Parallèlement à cette évolution multidisciplinaire dans laquelle la chimie des matériaux est impliquée, il est nécessaire de réaffirmer la place prépondérante de la chimie exploratoire. En s’appuyant sur les concepts de base de la liaison chimique, des polyèdres de coordination et de la cristallochimie, il est vital de renforcer la synthèse de composés nouveaux qui fait la force et l’originalité de notre discipline. Plusieurs initiatives ont été lancées récemment par les laboratoires et l’INC pour réaffirmer cette nécessité : action nationale pour une chimie du solide exploratoire, structuration nationale de la métallurgie, etc. Les différentes thématiques s’intégrant dans cette dynamique sont :

– la métallurgie et la thermodynamique avec entre autres : le contrôle local de la structure et de la stœchiométrie au sein d’alliages complexes et des défauts bidimensionnels (joints de grains et hétérointerfaces), la métallurgie prédictive pour le développement de nouveaux alliages et combinant calculs abinitio et thermodynamiques ; les alliages à haute entropie ; la thermodynamique des nano-objets et des films minces ; les surfaces et interfaces de verres ; les cristaux à grande maille et les quasi-cristaux métalliques ; l’application des concepts, procédés et modélisation de la métallurgie aux solides non-métalliques ; l’extension des technologies additives aux solides non-métalliques ; le développement de nouveaux alliages et de procédés de substitution à des matériaux ou procédés classiques ne respectant plus les normes environnementales.

– la chimie du solide pour laquelle nous pouvons citer le renforcement des voies de synthèse classiques de la chimie inorganique (cristallogenèse, voie solide, chimie douce), l’extension de l’applicabilité des voies de synthèse en solution à des compositions non-oxydes, et si possible de taille nanométrique, l’utilisation de méthodes d’élaboration avancées (couches minces, frittage basses températures, utilisation des paramètres pression/champ électromagnétique, synthèse en milieu fluide supercritique, milli- et micro-fluidique), la coexistence et le couplage de propriétés dans les matériaux multifonctionnels intrinsèques (multiferroïques, magnéto-caloriques), la synthèse raisonnée de nouveaux composés s’appuyant sur les modélisations ab initio et allant au-delà d’une stratégie de substitution au sein de familles structurales données, la cristallochimie quantitative en lien avec les calculs de type DFT. Il est à noter que l’intégration poussée des technologies d’intelligence artificielle couplée à la chimie combinatoire en chimie du solide reste un défi qu’il faudra relever à très court terme.

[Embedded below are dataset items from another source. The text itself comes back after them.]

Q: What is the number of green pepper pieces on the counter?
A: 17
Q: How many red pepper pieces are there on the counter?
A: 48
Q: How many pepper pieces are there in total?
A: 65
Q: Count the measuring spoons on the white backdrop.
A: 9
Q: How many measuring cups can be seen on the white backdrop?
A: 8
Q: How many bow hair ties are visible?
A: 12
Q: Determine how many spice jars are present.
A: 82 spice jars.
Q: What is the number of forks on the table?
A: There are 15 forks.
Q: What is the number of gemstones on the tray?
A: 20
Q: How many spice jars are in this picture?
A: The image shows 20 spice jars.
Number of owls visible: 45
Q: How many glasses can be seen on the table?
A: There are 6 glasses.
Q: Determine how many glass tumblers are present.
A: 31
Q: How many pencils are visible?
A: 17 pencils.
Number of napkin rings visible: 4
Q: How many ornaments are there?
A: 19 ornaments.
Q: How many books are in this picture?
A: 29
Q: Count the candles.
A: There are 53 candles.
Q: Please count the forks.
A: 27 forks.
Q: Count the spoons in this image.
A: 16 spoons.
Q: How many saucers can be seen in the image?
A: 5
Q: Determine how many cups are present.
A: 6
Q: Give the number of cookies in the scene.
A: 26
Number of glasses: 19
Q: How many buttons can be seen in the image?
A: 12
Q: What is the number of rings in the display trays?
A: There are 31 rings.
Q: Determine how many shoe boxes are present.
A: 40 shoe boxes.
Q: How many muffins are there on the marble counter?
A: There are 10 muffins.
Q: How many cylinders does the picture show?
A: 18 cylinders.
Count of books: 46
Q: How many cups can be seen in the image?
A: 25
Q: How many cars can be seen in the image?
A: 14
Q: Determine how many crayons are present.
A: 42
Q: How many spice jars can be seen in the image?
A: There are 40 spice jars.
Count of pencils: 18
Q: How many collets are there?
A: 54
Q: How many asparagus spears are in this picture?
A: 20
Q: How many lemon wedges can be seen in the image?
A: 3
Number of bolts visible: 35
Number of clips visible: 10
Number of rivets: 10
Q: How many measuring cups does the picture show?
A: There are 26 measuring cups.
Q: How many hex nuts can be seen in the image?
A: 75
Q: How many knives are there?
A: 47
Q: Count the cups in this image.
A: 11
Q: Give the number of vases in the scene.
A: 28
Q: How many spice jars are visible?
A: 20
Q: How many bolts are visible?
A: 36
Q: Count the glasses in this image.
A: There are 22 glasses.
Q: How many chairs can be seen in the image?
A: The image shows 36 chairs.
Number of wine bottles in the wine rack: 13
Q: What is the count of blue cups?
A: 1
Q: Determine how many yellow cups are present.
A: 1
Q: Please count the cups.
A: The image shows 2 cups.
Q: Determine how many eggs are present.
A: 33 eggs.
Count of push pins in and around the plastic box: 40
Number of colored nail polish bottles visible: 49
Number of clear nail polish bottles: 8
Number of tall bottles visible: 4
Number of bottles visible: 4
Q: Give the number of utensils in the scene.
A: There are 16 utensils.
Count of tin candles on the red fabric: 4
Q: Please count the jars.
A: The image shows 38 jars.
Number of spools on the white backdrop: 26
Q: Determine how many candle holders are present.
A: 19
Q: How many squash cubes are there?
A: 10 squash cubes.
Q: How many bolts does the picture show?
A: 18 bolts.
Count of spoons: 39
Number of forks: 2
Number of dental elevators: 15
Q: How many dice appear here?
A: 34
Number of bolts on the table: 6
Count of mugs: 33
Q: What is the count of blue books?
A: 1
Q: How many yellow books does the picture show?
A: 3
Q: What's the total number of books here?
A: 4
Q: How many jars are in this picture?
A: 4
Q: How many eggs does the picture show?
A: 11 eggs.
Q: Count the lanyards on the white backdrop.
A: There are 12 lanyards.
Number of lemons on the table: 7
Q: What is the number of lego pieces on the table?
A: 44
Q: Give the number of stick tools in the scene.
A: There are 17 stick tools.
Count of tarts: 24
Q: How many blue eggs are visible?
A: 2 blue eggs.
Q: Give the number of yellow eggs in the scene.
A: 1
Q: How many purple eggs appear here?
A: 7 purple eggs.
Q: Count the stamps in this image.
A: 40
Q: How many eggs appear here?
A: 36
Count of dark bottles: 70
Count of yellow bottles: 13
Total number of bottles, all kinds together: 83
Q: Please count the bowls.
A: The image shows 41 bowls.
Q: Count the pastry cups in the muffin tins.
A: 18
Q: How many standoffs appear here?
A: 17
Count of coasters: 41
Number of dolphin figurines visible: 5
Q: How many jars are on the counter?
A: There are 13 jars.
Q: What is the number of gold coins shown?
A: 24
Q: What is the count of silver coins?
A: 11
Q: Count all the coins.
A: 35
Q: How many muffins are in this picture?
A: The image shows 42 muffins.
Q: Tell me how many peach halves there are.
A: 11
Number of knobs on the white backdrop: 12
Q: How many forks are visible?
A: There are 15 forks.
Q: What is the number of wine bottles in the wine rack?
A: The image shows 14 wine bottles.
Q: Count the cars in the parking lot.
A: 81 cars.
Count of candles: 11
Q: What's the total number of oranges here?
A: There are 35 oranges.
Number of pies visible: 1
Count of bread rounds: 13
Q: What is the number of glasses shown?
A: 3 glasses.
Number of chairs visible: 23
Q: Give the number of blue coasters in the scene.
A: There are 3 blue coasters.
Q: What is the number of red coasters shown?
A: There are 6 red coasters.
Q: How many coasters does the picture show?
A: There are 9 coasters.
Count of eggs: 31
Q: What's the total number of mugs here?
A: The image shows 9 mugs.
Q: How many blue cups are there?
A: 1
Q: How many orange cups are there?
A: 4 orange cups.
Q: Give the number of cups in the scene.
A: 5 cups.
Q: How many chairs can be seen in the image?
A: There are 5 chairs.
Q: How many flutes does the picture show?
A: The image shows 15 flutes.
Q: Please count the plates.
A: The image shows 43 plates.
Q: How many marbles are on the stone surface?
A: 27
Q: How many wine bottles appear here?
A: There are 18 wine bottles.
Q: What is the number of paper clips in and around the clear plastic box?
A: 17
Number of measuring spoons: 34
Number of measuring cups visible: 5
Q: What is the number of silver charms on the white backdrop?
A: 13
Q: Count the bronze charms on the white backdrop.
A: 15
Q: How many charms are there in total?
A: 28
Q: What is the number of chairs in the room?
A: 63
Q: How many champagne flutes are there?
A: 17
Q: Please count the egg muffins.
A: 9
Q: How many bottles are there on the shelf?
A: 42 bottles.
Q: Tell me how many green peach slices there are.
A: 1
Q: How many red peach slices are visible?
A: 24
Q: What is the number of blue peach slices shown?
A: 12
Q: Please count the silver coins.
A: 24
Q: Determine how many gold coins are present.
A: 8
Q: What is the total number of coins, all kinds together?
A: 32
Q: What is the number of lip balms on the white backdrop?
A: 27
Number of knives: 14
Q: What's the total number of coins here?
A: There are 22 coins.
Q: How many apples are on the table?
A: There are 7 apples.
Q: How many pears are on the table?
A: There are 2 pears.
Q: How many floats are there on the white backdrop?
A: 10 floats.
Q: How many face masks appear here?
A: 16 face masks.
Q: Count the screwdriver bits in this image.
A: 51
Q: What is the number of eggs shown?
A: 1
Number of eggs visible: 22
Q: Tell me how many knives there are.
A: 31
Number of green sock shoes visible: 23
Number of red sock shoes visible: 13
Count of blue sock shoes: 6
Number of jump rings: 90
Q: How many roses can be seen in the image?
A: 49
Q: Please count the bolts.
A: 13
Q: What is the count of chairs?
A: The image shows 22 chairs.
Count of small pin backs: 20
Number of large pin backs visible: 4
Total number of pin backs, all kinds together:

– les nanomatériaux et hybrides avec l’élaboration de matériaux de plus en plus complexes en termes de composition, de structuration multi-échelle, de fonctionnalités passives et actives, très souvent inspirés par le vivant ; le développement de matériaux bioinspirés en particulier dans le domaine des biomatériaux et de l’ingéniérie tissulaire.

En se basant sur cette démarche exploratoire, les laboratoires de la section 15 sont parfaitement placés pour s’impliquer à toutes les étapes du cycle de vie des matériaux et pour répondre à différents enjeux sociétaux :

– au niveau de la synthèse par le choix des précurseurs et des procédés permettant de diminuer l’impact environnemental et de prendre en compte la disponibilité des ressources,

– au niveau de l’élaboration en développant des procédés à faible impact énergétique et bilan carbone,

– au niveau du développement par l’intégration de matériaux performants dans les systèmes pour accroître leur durée de vie tout en diminuant leur consommation énergétique,

– au niveau du recyclage grâce à la mise en œuvre de matériaux pertinents aux étapes de synthèse et de développement et permettant d’anticiper et de faciliter la séparation des éléments chimiques et leur re-conditionnement.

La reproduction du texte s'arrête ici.